= Beginning of Section =

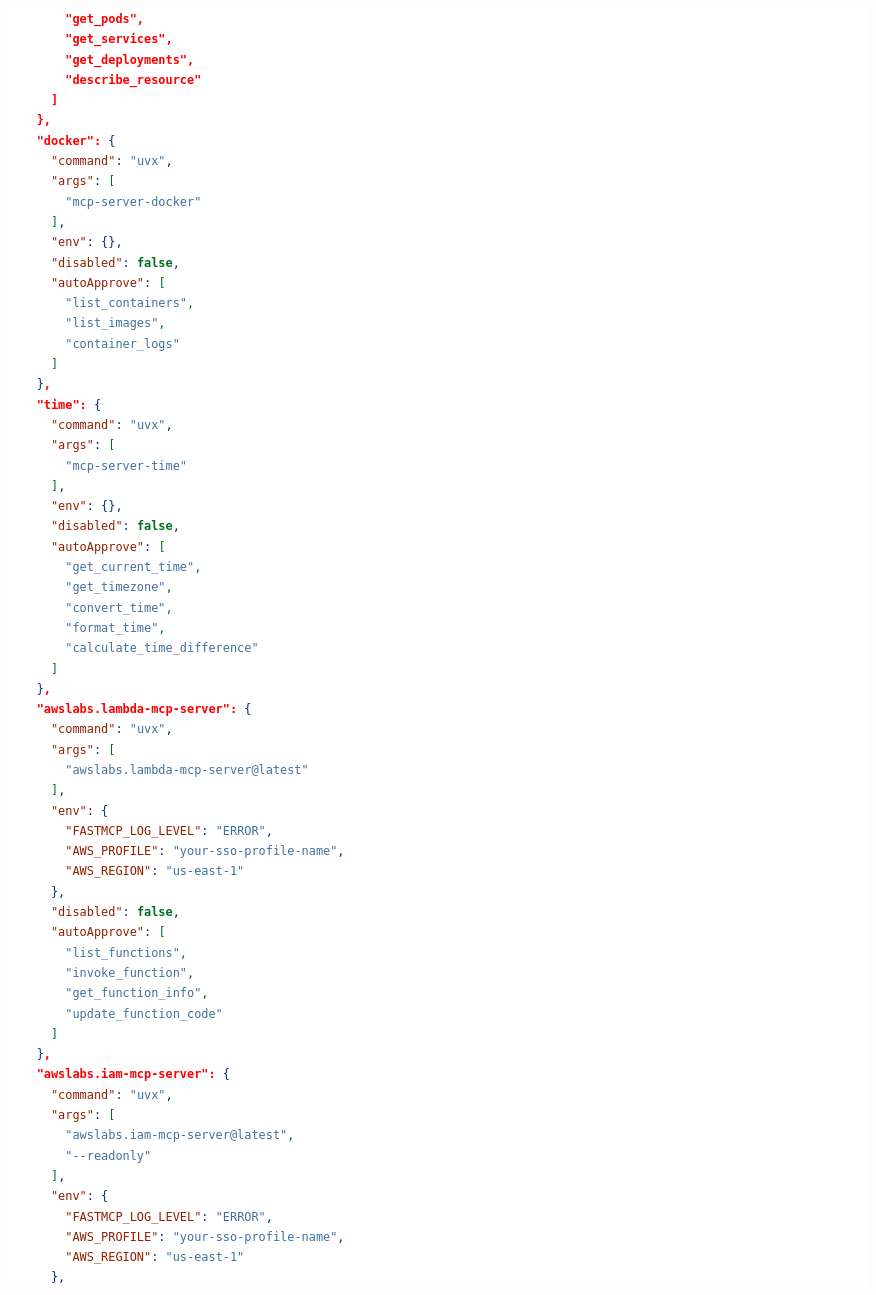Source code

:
 ```json
        "get_pods",
        "get_services",
        "get_deployments",
        "describe_resource"
      ]
    },
    "docker": {
      "command": "uvx",
      "args": [
        "mcp-server-docker"
      ],
      "env": {},
      "disabled": false,
      "autoApprove": [
        "list_containers",
        "list_images",
        "container_logs"
      ]
    },
    "time": {
      "command": "uvx",
      "args": [
        "mcp-server-time"
      ],
      "env": {},
      "disabled": false,
      "autoApprove": [
        "get_current_time",
        "get_timezone",
        "convert_time",
        "format_time",
        "calculate_time_difference"
      ]
    },
    "awslabs.lambda-mcp-server": {
      "command": "uvx",
      "args": [
        "awslabs.lambda-mcp-server@latest"
      ],
      "env": {
        "FASTMCP_LOG_LEVEL": "ERROR",
        "AWS_PROFILE": "your-sso-profile-name",
        "AWS_REGION": "us-east-1"
      },
      "disabled": false,
      "autoApprove": [
        "list_functions",
        "invoke_function",
        "get_function_info",
        "update_function_code"
      ]
    },
    "awslabs.iam-mcp-server": {
      "command": "uvx",
      "args": [
        "awslabs.iam-mcp-server@latest",
        "--readonly"
      ],
      "env": {
        "FASTMCP_LOG_LEVEL": "ERROR",
        "AWS_PROFILE": "your-sso-profile-name",
        "AWS_REGION": "us-east-1"
      },
```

= End of Section =

Exercise:
Each line above that carries the string "server" has to be returned.

Expected answer:
        "mcp-server-docker"
        "mcp-server-time"
    "awslabs.lambda-mcp-server": {
        "awslabs.lambda-mcp-server@latest"
    "awslabs.iam-mcp-server": {
        "awslabs.iam-mcp-server@latest",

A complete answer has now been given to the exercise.